İstenen görev 1
Burdur gezisini anlatan yazıya göre gidilen güzel yerler neden tekrar tekrar geziliyor? Bir veya iki cümleyle açıklayın.

Belge metni

21 Eylül 2021

Burada Dur: Burası Burdur


Bazen tesadüfen görürsünüz yol tabelalarını, bazen de günlerce araştırırsınız gideceğiniz yeri. Şimdiye kadar yaptığımız gezilerden öğrendiğimiz “Burası nasıl bir yer acaba?” deyip rotayı o yöne çevirdiğimiz yerlerin gizli kalmış cennetler olması...

Bazen de gizli kalan tarihimizle karşılaşıyoruz. Tarih kokan mekanlarda bulunmak, bir nebze de olsa o havayı solumak bize hep büyük bir keyif veriyor. Gittiğimiz güzel yerleri tekrar tekrar geziyoruz acaba kaçırdığımız bir şeyler var mı diye. Her defasında farklı sürprizler çıkarmaya devam ediyor büyük bir tarihi mirasa sahip olan antik kentlerimiz...

Bu seferki gezimizin de yoğun bir programı olacağının bilincinde olarak bir gezi planı çıkardık. Aslında bu gezi, Burdur'a bir keşif yolculuğu. Yaptığımız plana göre ilk durağımız Anadolu’nun en iyi korunmuş antik kentlerinden biri olan Sagalassos Antik Kenti...


Antalya-Burdur anayolunun üzerinde Ağlasun ve Sagalassos Antik Kenti tabelasını görür görmez girdiğimiz güzergâh, yüksek dağlar arasından yaklaşık 26 kilometre sürüyor. Etrafımızı saran çorak, kel ve yüksek dağ silsilesi Ağlasun’a yaklaştıkça arkamızda kalırken yerini yemyeşil bir örtüye bırakıyor. Sık ağaçlar, bağ ve bahçelerin içinden geçen yoldan Ağlasun’a varıyoruz. İlçe merkezinden itibaren 7 kilometrelik virajlı ve dağın zirvesine doğru yükselen ikinci etabın ardından Akdağ’ın yamaçlarında nefes kesen manzarasıyla antik kentin büyüleyici atmosferi karşılıyor bizi. Anadolu’nun en iyi korunmuş antik kentlerinden: Sagalassos... Teraslara kurulmuş, dağların arasında kalan yemyeşil Ağlasun’a tepeden bakıyor.


Göller Bölgesi antik çağlarda Pisidia olarak adlandırılıyor. MÖ 3000’lerde Hititlerle bağlantılı Luviler yerleşiyor ilk olarak. Daha sonra sırasıyla Frig, Lidya hâkimiyetini de gören bölge, Büyük İskender’in istilasına uğrayıp birkaç yüzyıl sonra Roma İmparatorluğu’nun egemenliğine geçiyor. Sagalassos, İmparator Hadrian ve Augustus dönemlerinde en parlak dönemlerini yaşıyor. İmparator Hadrian, Sagalassos’u bölgenin merkezi ilan ederek, Roma İmparatorluğu’nun imtiyazlı bir şehri hâline getiriyor.

Koleksiyon girdileri:
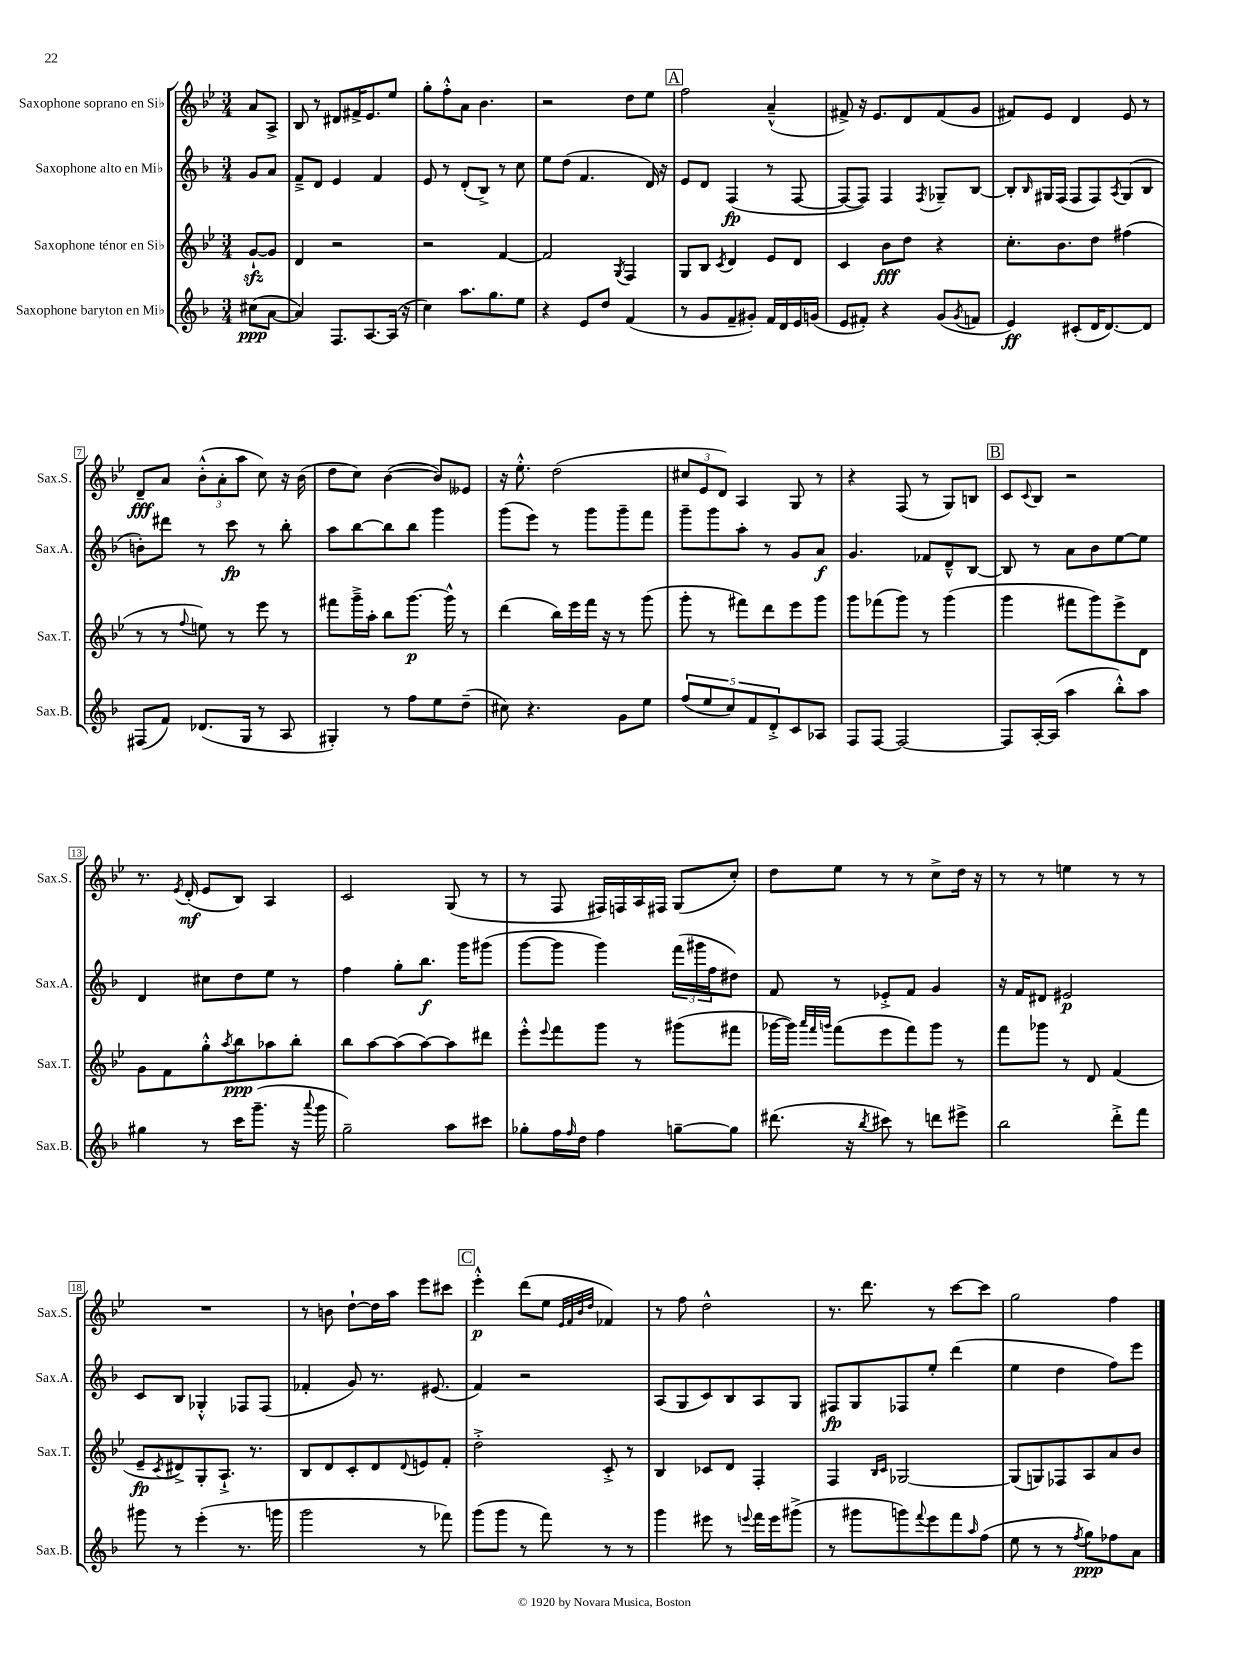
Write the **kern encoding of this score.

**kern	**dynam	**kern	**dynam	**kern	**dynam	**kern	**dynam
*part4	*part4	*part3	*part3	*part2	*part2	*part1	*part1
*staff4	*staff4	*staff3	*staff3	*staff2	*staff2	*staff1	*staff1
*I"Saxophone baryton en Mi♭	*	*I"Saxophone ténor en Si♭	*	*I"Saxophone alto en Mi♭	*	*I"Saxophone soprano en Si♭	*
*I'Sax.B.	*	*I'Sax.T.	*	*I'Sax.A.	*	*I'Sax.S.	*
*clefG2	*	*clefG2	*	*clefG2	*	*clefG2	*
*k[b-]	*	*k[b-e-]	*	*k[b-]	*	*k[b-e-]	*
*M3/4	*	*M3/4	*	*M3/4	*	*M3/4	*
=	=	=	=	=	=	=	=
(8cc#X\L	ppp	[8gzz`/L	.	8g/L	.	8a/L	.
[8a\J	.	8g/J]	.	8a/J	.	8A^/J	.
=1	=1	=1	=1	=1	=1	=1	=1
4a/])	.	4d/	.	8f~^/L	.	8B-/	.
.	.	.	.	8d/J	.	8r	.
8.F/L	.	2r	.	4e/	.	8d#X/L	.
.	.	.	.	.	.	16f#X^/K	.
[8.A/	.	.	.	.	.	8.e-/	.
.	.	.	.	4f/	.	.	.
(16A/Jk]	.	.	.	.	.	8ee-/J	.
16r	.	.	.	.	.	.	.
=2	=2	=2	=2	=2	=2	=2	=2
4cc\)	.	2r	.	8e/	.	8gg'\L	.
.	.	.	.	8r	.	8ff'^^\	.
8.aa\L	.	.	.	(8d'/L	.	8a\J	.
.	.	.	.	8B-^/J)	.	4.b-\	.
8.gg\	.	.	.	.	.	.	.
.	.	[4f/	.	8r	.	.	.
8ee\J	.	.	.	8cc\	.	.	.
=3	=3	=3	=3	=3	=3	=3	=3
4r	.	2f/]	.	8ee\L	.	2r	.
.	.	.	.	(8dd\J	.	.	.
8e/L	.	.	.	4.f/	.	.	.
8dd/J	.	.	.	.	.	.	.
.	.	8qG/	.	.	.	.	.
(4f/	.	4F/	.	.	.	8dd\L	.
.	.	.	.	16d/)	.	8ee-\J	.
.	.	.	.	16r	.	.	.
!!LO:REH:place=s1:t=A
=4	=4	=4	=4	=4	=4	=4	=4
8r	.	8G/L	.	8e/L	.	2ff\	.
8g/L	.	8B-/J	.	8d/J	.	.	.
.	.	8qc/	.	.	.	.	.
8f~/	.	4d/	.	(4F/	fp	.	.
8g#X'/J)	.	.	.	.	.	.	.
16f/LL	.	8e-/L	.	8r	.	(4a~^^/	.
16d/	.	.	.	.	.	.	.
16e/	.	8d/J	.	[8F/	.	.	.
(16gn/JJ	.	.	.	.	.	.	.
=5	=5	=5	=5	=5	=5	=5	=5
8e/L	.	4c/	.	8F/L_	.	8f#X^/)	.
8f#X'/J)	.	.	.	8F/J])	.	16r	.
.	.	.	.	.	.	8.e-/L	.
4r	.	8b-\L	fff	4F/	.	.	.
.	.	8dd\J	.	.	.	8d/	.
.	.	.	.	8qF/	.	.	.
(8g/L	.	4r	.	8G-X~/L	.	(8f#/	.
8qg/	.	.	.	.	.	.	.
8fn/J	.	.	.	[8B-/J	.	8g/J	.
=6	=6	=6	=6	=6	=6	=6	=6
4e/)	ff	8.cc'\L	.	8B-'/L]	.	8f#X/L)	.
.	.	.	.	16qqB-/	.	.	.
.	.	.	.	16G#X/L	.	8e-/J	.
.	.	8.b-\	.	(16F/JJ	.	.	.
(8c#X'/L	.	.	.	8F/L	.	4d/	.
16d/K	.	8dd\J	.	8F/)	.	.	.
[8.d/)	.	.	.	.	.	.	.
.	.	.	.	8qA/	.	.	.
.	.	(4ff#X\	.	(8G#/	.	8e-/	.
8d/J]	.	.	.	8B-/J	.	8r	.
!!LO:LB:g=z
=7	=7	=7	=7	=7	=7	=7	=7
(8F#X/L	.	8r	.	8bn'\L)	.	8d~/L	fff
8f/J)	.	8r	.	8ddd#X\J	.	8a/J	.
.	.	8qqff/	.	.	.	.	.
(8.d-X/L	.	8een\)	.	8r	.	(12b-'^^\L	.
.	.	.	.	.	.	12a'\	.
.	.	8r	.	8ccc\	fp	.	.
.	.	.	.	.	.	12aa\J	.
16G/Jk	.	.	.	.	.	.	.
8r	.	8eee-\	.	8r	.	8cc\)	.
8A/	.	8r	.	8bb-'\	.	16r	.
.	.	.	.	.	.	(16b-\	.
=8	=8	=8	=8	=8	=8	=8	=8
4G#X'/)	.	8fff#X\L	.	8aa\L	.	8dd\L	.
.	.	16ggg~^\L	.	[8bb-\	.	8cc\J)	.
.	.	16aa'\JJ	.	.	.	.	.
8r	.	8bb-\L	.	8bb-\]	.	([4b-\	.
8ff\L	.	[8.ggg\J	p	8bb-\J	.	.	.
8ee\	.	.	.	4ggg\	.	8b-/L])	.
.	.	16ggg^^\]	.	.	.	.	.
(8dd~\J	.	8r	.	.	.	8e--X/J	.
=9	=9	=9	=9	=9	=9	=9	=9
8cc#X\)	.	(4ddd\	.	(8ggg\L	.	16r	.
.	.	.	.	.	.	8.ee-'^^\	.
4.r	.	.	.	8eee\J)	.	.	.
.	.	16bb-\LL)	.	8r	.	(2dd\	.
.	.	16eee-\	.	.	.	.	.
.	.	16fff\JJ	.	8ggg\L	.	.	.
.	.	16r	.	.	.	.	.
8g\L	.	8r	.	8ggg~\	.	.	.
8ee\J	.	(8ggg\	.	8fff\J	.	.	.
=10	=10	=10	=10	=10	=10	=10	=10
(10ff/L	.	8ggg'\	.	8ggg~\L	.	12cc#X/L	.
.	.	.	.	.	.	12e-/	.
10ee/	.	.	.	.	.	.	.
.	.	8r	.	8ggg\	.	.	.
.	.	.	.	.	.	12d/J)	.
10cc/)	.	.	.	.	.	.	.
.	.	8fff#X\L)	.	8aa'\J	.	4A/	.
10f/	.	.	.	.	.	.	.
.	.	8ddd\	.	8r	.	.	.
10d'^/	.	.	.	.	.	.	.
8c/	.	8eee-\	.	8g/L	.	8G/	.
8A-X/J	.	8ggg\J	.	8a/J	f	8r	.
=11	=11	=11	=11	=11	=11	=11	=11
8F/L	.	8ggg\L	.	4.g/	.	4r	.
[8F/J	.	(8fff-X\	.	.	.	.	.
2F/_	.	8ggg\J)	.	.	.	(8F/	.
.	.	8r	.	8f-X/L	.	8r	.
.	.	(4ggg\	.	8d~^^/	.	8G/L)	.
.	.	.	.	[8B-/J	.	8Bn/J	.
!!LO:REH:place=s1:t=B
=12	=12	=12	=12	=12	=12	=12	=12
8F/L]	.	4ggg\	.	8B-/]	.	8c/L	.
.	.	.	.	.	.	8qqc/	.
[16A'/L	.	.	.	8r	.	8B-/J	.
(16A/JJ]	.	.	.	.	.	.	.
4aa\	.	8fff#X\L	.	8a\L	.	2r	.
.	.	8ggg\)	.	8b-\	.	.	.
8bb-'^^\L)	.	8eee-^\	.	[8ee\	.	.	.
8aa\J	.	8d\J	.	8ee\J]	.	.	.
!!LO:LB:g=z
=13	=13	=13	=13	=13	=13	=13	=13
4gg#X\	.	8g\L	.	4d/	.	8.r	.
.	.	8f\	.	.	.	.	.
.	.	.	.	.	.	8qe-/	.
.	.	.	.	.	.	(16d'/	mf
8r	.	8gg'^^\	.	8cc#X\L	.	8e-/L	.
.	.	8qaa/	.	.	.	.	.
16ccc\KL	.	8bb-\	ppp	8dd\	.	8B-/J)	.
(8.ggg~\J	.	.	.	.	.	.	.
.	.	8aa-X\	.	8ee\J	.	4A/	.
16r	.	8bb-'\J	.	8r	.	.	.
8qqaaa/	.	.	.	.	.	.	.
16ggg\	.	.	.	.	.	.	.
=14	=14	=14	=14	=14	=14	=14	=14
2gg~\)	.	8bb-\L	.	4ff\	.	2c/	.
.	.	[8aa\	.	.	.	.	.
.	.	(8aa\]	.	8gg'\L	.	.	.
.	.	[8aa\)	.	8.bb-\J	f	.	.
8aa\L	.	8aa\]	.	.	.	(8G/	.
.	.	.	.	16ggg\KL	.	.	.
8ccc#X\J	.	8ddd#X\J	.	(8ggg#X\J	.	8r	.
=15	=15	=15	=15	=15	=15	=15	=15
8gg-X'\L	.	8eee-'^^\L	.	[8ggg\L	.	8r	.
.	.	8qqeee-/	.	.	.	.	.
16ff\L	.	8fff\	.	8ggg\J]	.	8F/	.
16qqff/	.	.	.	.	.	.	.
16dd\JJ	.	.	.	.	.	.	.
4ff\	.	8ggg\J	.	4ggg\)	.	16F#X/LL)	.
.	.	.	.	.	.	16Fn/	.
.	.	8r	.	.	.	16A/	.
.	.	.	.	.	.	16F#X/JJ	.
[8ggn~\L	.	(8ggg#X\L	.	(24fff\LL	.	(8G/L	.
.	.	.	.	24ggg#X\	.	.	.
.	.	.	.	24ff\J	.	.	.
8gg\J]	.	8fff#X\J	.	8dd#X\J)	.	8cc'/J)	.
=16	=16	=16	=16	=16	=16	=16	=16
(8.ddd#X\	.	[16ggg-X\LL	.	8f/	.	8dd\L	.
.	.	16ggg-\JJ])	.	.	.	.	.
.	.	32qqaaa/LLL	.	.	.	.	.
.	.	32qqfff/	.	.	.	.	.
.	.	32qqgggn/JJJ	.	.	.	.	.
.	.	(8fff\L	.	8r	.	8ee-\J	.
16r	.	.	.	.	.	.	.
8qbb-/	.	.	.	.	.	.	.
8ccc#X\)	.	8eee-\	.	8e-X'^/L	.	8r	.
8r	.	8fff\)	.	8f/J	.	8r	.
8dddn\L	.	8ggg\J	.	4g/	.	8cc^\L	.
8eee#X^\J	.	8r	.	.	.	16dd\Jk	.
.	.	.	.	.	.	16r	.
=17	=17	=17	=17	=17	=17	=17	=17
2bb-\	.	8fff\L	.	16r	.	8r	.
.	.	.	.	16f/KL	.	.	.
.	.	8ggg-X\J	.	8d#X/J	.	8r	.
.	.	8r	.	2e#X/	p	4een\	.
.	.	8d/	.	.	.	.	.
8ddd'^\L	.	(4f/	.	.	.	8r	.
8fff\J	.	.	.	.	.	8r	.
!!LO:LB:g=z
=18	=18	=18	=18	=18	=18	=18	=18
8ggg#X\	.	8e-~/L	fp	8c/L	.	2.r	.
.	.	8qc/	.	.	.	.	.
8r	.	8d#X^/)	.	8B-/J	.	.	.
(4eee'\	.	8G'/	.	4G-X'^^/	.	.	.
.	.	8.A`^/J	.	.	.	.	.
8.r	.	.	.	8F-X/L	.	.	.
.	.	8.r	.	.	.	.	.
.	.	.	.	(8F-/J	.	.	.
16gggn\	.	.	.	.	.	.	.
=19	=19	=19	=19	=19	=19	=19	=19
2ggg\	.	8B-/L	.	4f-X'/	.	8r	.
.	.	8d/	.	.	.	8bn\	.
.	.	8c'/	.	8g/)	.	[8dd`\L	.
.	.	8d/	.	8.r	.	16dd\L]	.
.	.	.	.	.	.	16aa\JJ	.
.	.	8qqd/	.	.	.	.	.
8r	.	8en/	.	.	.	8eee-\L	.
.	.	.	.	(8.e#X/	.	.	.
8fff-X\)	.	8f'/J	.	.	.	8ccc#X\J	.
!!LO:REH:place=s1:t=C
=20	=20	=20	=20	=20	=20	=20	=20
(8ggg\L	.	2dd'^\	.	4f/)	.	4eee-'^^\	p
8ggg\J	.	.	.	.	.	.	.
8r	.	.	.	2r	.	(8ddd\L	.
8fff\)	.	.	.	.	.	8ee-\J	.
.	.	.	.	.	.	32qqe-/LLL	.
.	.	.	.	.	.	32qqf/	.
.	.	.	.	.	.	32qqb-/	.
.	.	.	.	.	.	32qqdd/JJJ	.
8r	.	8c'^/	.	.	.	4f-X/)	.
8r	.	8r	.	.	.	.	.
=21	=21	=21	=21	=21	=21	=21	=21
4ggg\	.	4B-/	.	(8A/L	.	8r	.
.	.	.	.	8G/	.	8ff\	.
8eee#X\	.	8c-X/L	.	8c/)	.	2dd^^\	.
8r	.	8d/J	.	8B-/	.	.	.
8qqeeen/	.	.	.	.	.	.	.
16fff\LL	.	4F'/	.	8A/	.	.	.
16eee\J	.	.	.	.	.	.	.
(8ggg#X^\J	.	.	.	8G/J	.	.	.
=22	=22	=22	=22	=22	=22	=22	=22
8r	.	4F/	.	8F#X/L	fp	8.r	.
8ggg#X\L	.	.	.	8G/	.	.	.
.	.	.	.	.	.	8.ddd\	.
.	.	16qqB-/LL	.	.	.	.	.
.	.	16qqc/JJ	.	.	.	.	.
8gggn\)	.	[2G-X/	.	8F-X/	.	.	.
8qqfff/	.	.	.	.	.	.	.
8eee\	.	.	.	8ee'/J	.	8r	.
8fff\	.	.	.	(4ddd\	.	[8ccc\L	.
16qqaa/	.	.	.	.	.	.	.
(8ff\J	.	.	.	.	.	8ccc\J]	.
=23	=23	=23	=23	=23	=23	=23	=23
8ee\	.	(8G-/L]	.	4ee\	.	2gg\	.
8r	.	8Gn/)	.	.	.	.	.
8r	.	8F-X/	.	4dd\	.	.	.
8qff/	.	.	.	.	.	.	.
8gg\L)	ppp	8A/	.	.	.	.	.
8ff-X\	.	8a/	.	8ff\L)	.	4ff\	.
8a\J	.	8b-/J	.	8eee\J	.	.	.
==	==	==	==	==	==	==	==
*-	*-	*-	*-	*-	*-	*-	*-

İstenen görev 2
Satırlardan kaç tanesi "place" dizesini içeriyor? Büyük ve küçük harf ayrımı dikkate alınsın; yalnızca sayıyı yazın.

Çıktı 1
Kaçırılan bir şey olup olmadığını görmek için bu yerler tekrar tekrar geziliyor. Yazıya göre büyük bir tarihi mirasa sahip antik kentler her seferinde farklı sürprizler çıkarmaya devam ediyor.

Çıktı 2
3